WASHINGTON, DC — Former executives for failed Signature Bank and Silicon Valley Bank were on the defensive at today’s Senate Banking Committee hearing over their efforts to lobby Republicans in Congress to gut key risk assessment safeguards under Dodd Frank in 2018 that ultimately contributed to their own demise.

 VIDEO HIGHLIGHTS: Chairman Sherrod Brown noted it was the Trump-era regulatory rollbacks under the direction of former Fed official Randal Quarles that allowed bank executives to take extreme risks at the expense of American consumers. Senator Elizabeth Warren called out the “successful” efforts of SVB’s CEO to lobby Congress to deregulate key Dodd Frank financial regulations and go on to recklessly take on too much risk. When asked directly by Warren, former Signature Bank Chairman Scott Shay admitted he won’t return the generous bonus he received after his bank collapsed.

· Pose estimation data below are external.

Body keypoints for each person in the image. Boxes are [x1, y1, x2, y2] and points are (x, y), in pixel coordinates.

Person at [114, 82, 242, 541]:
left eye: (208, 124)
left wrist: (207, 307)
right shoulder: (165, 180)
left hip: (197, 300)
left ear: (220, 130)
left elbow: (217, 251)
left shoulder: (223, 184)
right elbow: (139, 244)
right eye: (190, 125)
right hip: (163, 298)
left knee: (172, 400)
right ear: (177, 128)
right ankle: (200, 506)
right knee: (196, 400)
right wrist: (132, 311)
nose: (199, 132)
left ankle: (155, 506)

As government watchdog Accountable.US previously documented, SVB CEO and President Greg Becker “personally led” the bank’s $500,000 lobbying efforts to reduce financial regulations on capital requirements and stress tests. After Becker claimed the bank had a “low risk profile” while testifying against capital requirements, the bank did not have a Chief Risk Officer for eight months while the venture capital market was spiraling ahead of its collapse.

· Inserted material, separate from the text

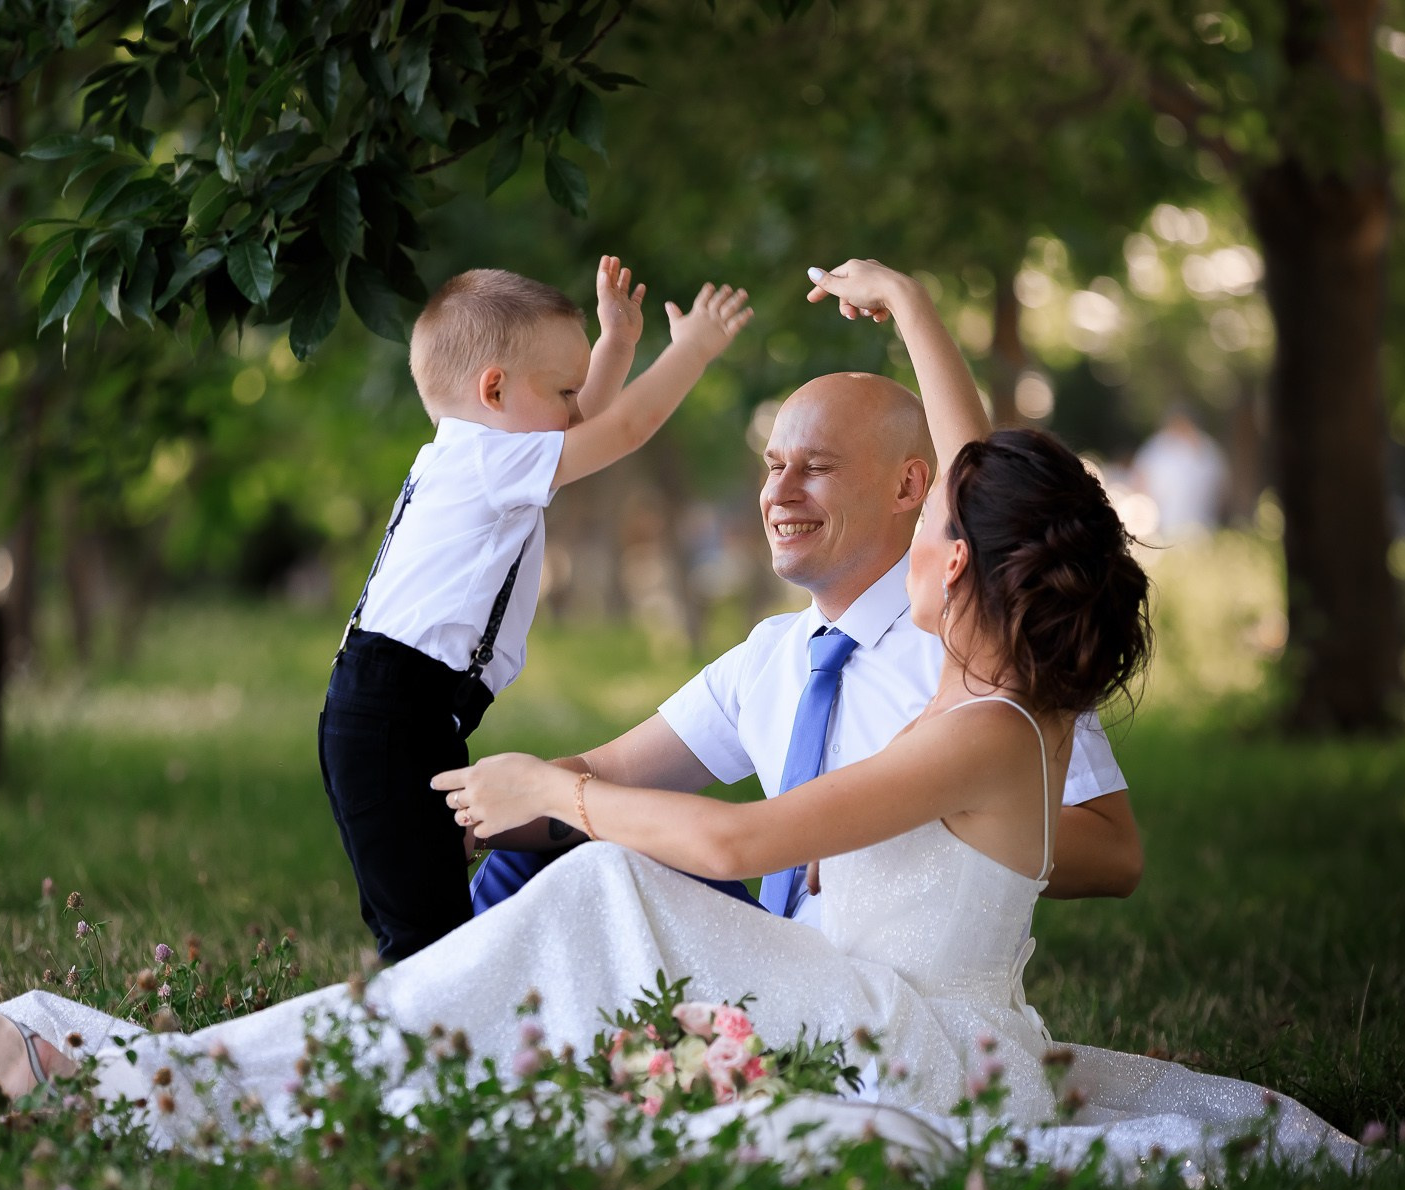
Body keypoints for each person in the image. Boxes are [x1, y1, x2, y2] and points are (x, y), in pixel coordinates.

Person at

Accountable.US has also documented how the 2018 Republican-led, financial industry-pushed, Trump-signed law that gutted Dodd-Frank’s risk-assessment safeguards for midsize banks gave a key Trump-appointed regulator–Federal Reserve Vice Chair Randal Quarles–all the “discretion” the former banker needed to drive “an overall cultural and practical shift in which banks expected, and got, more lax treatment from their supervisors” – paving the way for banks like Signature Bank SVB to take huge risks beyond their means without fear of real federal consequences.

The lesson Congress should take from the recent bank failures is that more oversight and safeguards are needed to keep the financial system stable – not less. Unfortunately, congressional Republicans that take millions from the financial industry have no regrets for gutting oversight of midsize banks in 2018 and giving more power to a Trump-appointed regulator who they knew was equally eager to do Wall Street’s bidding. The culture of hands-off banking supervision at the Fed instilled during the Trump administration led to mismanaged banks making riskier gambles they could not afford to lose. Letting the financial industry write their own rules has led to instability and economic harm time and again, yet the MAGA House Majority learned nothing from the latest consequences of right-wing financial deregulation. They see it only as an excuse to recklessly gut financial safeguards even further to the benefit of their big banking industry donors.”

Liz Zelnick, Director of Accountable.US’ Economic Security & Corporate Power.